Source material START
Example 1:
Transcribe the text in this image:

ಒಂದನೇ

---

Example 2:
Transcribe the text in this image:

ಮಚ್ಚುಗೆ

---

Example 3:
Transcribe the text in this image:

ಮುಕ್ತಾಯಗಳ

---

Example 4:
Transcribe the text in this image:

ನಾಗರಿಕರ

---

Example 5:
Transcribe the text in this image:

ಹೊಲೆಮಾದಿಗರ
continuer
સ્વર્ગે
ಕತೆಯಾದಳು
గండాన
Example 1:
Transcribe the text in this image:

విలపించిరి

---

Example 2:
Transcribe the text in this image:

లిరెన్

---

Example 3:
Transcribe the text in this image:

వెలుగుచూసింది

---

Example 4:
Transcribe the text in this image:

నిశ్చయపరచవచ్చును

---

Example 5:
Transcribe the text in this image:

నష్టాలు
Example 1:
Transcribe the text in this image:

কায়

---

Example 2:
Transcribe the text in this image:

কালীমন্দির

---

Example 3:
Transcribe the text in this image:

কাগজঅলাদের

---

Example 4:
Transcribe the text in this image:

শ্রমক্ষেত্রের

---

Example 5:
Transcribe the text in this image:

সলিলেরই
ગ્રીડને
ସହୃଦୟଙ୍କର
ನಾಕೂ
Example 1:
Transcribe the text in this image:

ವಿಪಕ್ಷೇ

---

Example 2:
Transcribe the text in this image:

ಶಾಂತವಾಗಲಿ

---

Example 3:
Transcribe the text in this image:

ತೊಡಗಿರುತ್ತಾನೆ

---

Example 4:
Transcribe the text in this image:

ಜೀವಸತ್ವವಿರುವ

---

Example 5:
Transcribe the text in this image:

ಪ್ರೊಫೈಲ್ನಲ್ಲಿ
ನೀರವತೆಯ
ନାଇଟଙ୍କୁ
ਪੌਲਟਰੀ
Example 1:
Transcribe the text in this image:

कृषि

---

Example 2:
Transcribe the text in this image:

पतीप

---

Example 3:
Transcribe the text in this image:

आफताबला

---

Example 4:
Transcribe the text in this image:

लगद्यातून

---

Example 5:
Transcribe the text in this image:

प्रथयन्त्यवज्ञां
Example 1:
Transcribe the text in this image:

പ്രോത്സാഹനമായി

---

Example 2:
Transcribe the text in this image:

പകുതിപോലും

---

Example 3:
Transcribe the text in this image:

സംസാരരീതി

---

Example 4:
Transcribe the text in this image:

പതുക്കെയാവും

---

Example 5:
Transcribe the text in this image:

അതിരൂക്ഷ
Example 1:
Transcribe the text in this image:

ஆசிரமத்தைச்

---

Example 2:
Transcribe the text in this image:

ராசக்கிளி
Source material END
What this task involves>
Having read the records above, print them out again exactly.

Output for this task>
Example 1:
Transcribe the text in this image:

ಒಂದನೇ

---

Example 2:
Transcribe the text in this image:

ಮಚ್ಚುಗೆ

---

Example 3:
Transcribe the text in this image:

ಮುಕ್ತಾಯಗಳ

---

Example 4:
Transcribe the text in this image:

ನಾಗರಿಕರ

---

Example 5:
Transcribe the text in this image:

ಹೊಲೆಮಾದಿಗರ
continuer
સ્વર્ગે
ಕತೆಯಾದಳು
గండాన
Example 1:
Transcribe the text in this image:

విలపించిరి

---

Example 2:
Transcribe the text in this image:

లిరెన్

---

Example 3:
Transcribe the text in this image:

వెలుగుచూసింది

---

Example 4:
Transcribe the text in this image:

నిశ్చయపరచవచ్చును

---

Example 5:
Transcribe the text in this image:

నష్టాలు
Example 1:
Transcribe the text in this image:

কায়

---

Example 2:
Transcribe the text in this image:

কালীমন্দির

---

Example 3:
Transcribe the text in this image:

কাগজঅলাদের

---

Example 4:
Transcribe the text in this image:

শ্রমক্ষেত্রের

---

Example 5:
Transcribe the text in this image:

সলিলেরই
ગ્રીડને
ସହୃଦୟଙ୍କର
ನಾಕೂ
Example 1:
Transcribe the text in this image:

ವಿಪಕ್ಷೇ

---

Example 2:
Transcribe the text in this image:

ಶಾಂತವಾಗಲಿ

---

Example 3:
Transcribe the text in this image:

ತೊಡಗಿರುತ್ತಾನೆ

---

Example 4:
Transcribe the text in this image:

ಜೀವಸತ್ವವಿರುವ

---

Example 5:
Transcribe the text in this image:

ಪ್ರೊಫೈಲ್ನಲ್ಲಿ
ನೀರವತೆಯ
ନାଇଟଙ୍କୁ
ਪੌਲਟਰੀ
Example 1:
Transcribe the text in this image:

कृषि

---

Example 2:
Transcribe the text in this image:

पतीप

---

Example 3:
Transcribe the text in this image:

आफताबला

---

Example 4:
Transcribe the text in this image:

लगद्यातून

---

Example 5:
Transcribe the text in this image:

प्रथयन्त्यवज्ञां
Example 1:
Transcribe the text in this image:

പ്രോത്സാഹനമായി

---

Example 2:
Transcribe the text in this image:

പകുതിപോലും

---

Example 3:
Transcribe the text in this image:

സംസാരരീതി

---

Example 4:
Transcribe the text in this image:

പതുക്കെയാവും

---

Example 5:
Transcribe the text in this image:

അതിരൂക്ഷ
Example 1:
Transcribe the text in this image:

ஆசிரமத்தைச்

---

Example 2:
Transcribe the text in this image:

ராசக்கிளி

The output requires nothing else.